Learning to be vulnerable and to serve local and global causes through place-based learning

Scott, Ina’s colleague at TGS, was teaching English at a local salon in Panama for his service learning project, when he and his colleagues saw the opportunity to help the salon staff build their e-commerce business. Armed with an e-commerce module from school, Scott and his colleagues built the new website for the new business as well as staff support resources on branding, online payments and e-commerce operations.

Having travelled since a young age and lived in Quito; Tortola and the US, Scott learned to feel his position of relative privilege early on in life. Every time the bubble he lived in got burst, Scott would allow himself to “be vulnerable in a new space” and soak in the knowledge there was to gain from it. During TGS, travelling took on a whole new meaning for Scott, as he would ask himself: “How will I learn in this new place and how will my work be affected by the new surroundings and [my] previous experiences?”.

“Where you live impacts your ideals of society but also what you do”

Working with the small business in Panama, Scott got close to what entrepreneurship looks like and what it takes to succeed. Now he is pursuing a BA in International Business at George Washington University out of a sense of passion, instead of finishing high school “unclear [of] what to do in the future”, as he expected he would be. “Now I feel a lot more confident about what I will get out of it, what courses I want to take”, he explains, before adding: “Where you live impacts your ideals of society but also what you do”.

Scott is now building with another friend a revenue-participating consulting firm, for small businesses like the Panama hair salon that need support to get a new project off the ground: “We want to focus on the idea of ‘Give a man a fish, feed him for a day. Teach a man to fish, feed him for a lifetime’”.

The unique combination of place- and project-based curricula at TGS makes the experience of learning come to life. Scott developed a new attitude to learning, that sense of: “Oh wow. I want to explore this”, which in the long run, he tells me, means people are more skilled and better able to “drive their own education”. And Ina found her own approach to learning: “An iterative process of research, design and implementation cycles to discover knowledge and practice skills”.

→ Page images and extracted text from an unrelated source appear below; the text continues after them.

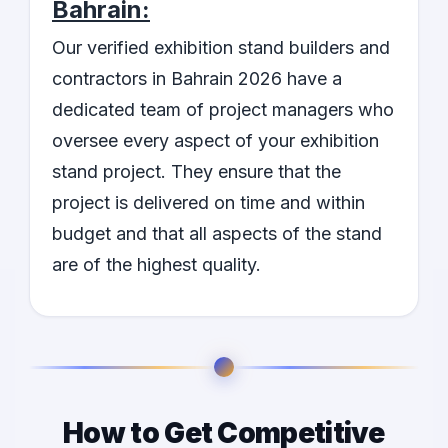
Bahrain:
Our verified exhibition stand builders and
contractors in Bahrain 2026 have a
dedicated team of project managers who
oversee every aspect of your exhibition
stand project. They ensure that the
project is delivered on time and within
budget and that all aspects of the stand
are of the highest quality.
How to Get Competitive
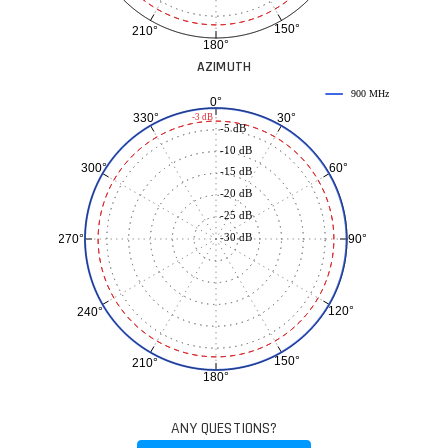
150°
210°
180°
AZIMUTH
900 MHz
0°
30°
330°
-3 dB
-5 dB
-10 dB
60°
300°
-15 dB
-20 dB
-25 dB
-30 dB
90°
270°
120°
240°
150°
210°
180°
ANY QUESTIONS?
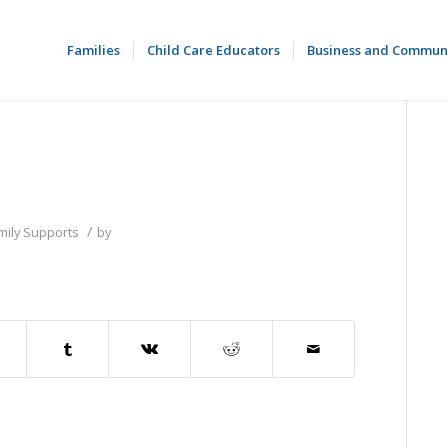
Families
Child Care Educators
Business and Commun
/
mily Supports
by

By focussing learning on the challenges faced by their local communities and what solutions they could design for them, Ina and Scott were able to deepen their learning about activism and entrepreneurship and to direct it towards making a positive, lasting impact on the people, businesses, governments and communities they lived side by side to. Through their experiences of setting up a creativity summer camp and building an e-commerce business, Ina and Scott grew their appreciation of what it means to be an empathetic leader and a creative problem-solver. And I dare say, they started their own journey of becoming one.

It is not uncommon for TGS students to go back to their home community after graduation to make a difference.

By learning from local contexts we can serve a global cause, like Ina is doing. And when travel is restricted like under the current COVID-19 regimes, the opportunity to apply learning in service of a community’s needs, like Scott is doing, is all around us.

Stories like Ina’s and Scott’s need to be shared widely especially in these challenging times, to help us to reflect on what kind of leaders our society needs and what education experiences may bring the new generation of leaders closer to the needs of their communities.